DÜNYA

Uzmanlardan 3 senaryo: Suriye'nin geleceği nasıl olacak?

Muhaliflerin 61 yıllık Baas rejimini devirmesinin ardından Suriye'nin geleceği belirsizliğini koruyor. Uzmanlar, 3 olası senaryo üzerinde duruyor.

Suriye'de silahlı muhalif gruplar, 27 Kasım'da başlattıkları operasyonla 61 yıllık Baas rejimini 12 gün içinde devirdi. Muhaliflerin Şam'a kadar ilerlemesiyle Beşar Esad ailesiyle birlikte Rusya'ya kaçtı. İsrail ise Golan Tepeleri'ndeki tampon bölgeyi işgal ederek Şam'a yaklaştı. Bu gelişmelerin ardından Suriye’nin geleceği konusunda uzmanlar üç ana senaryo üzerinde duruyor.

Suriye'nin Geleceği Nasıl Şekillenecek?

Ülkenin Birleşmesi En Elverişli Senaryo
Uzmanlara göre, Suriye’nin birleşmesi en elverişli senaryo olarak değerlendiriliyor. Bu durumda HTŞ (Heyet Tahrir el-Şam), diğer siyasi güçlerin ülkeyi sorumlu bir şekilde yönetmesine izin vererek ulusal uzlaşı sürecini başlatabilir. HTŞ lideri Colani, Suriyeli grupları birleşmeye ve barış içinde yönetmeye çağırıyor.

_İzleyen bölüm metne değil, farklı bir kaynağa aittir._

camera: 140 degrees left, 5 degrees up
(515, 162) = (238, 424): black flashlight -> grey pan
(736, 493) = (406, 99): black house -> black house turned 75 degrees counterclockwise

Ancak Lozan Üniversitesi profesörü Joseph Dacher, Suriyeli grupların kısa vadede uzlaşı sağlayarak demokratik bir yönetim kurmasının zor olduğunu belirtiyor.

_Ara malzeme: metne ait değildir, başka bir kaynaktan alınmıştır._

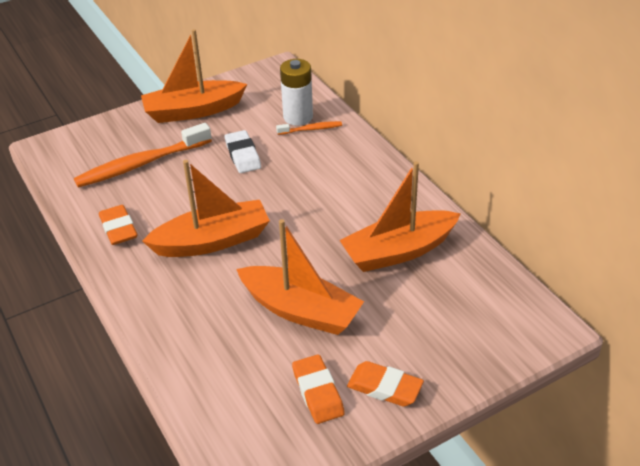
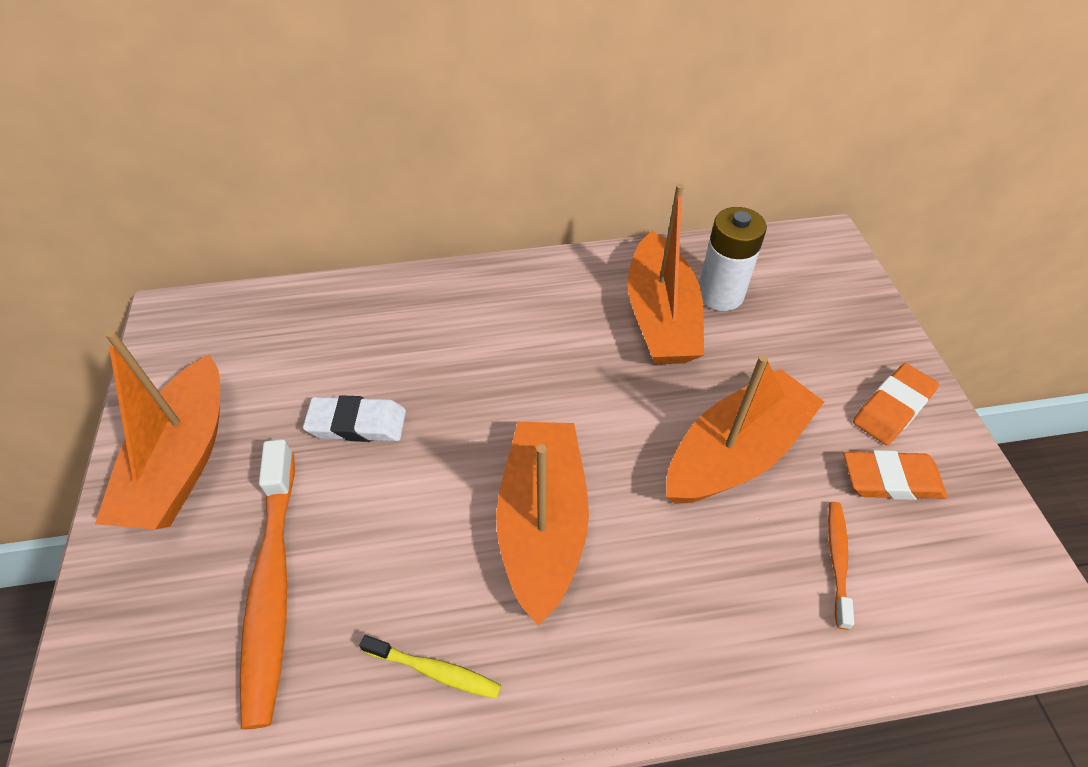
camera: 70 degrees left, 10 degrees up
(118, 228) = (435, 670): orange eraser -> yellow toothbrush
(298, 117) = (315, 329): white battery -> white battery (720, 294)
(311, 129) = (356, 323): orange toothbrush -> orange toothbrush (837, 560)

HTŞ'nin Otoriter "Tek Adam" İktidarı
İkinci senaryoya göre, HTŞ'nin Suriye üzerindeki otoriter yönetimi daha da pekişebilir. Bu senaryoda HTŞ lideri Colani, tüm siyasi gücü elinde toplayarak merkezi bir otorite kurabilir. Bu, Suriye'de daha sıkı bir kontrol anlamına gelse de halkın ve diğer grupların tepkisini çekebilir. Geçiş hükümeti için atadığı liderleri sıkça değiştiren Colani'nin amacı, gücü kendi elinde pekiştirmek olarak yorumlanıyor.

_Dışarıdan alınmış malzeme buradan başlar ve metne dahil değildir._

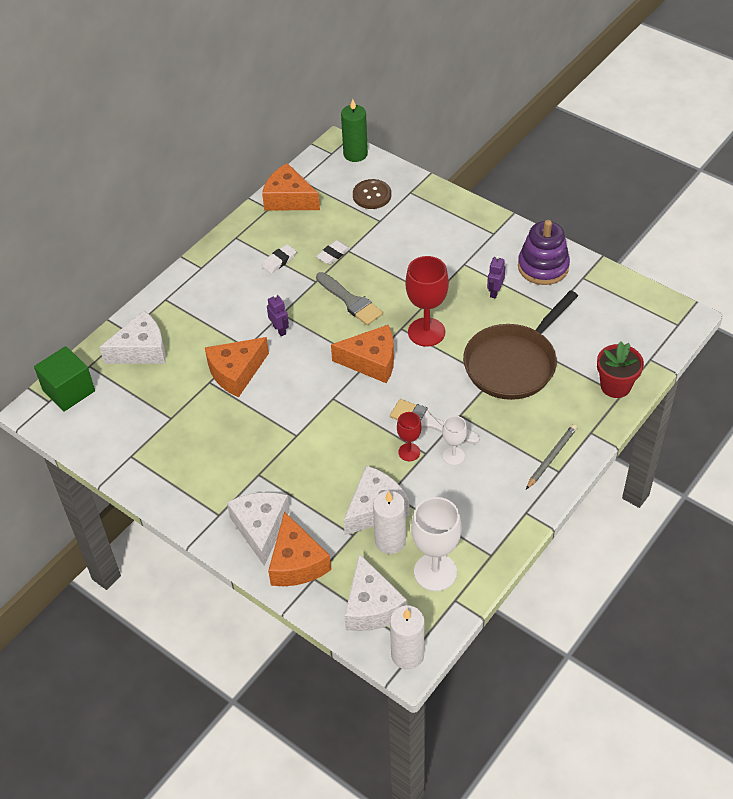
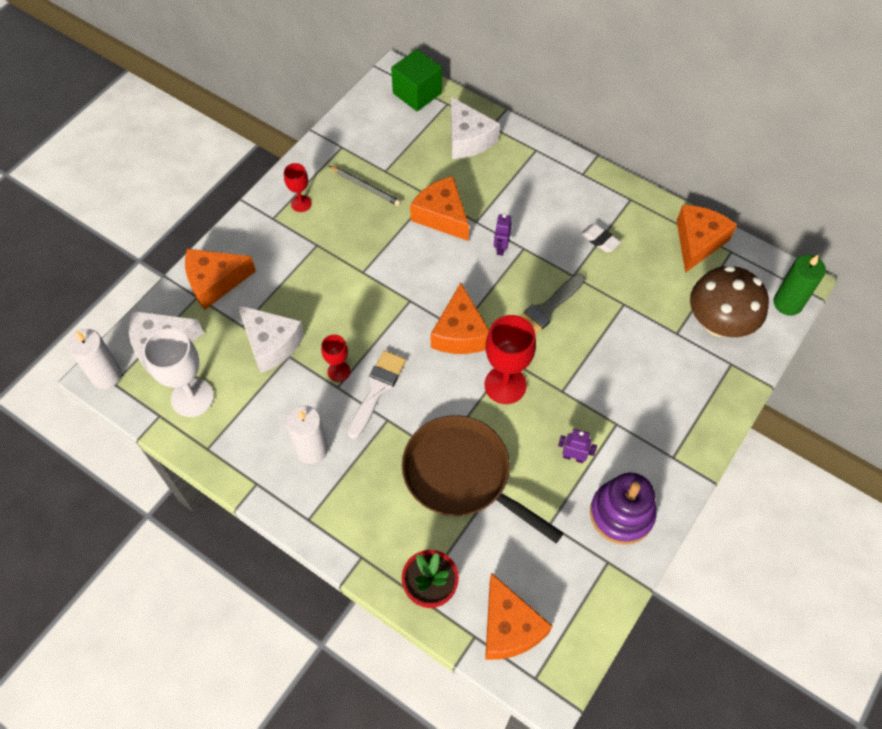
camera: 85 degrees right, 10 degrees up
(203, 490) = (301, 203): none -> red goblet
(261, 528) = (255, 251): white cheese -> none
(279, 330) = (500, 248): purple robot -> purple robot turned 135 degrees clockwise
(333, 254) = (615, 289): white eraser -> none
(372, 195) = (718, 323): brown button -> brown mushroom
(390, 541) = (232, 357): white candle -> white candle (312, 449)
(453, 456) = (332, 413): white goblet -> none
(551, 457) = (327, 512): grey pencil -> grey pencil (365, 187)
(640, 338) = (509, 627): none -> orange cheese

Bölgesel Çatışmalar ve Dağılma
Son senaryoya göre, Suriye'nin daha karmaşık bir yapıya sürüklenmesi ve bölgesel çatışmaların derinleşmesi bekleniyor. HTŞ'nin diğer gruplarla sürekli çatışması, Suriye’nin siyasi ve askeri olarak parçalanmasına yol açabilir. Bu senaryo, ülkedeki istikrarı kalıcı olarak tehdit eden bir iç savaş sürecini beraberinde getirebilir. Uzmanlar, Suriye’nin geleceğinin bu üç temel senaryo arasında şekillenebileceğini ve uluslararası toplumun alacağı tutumun belirleyici olacağını vurguluyor.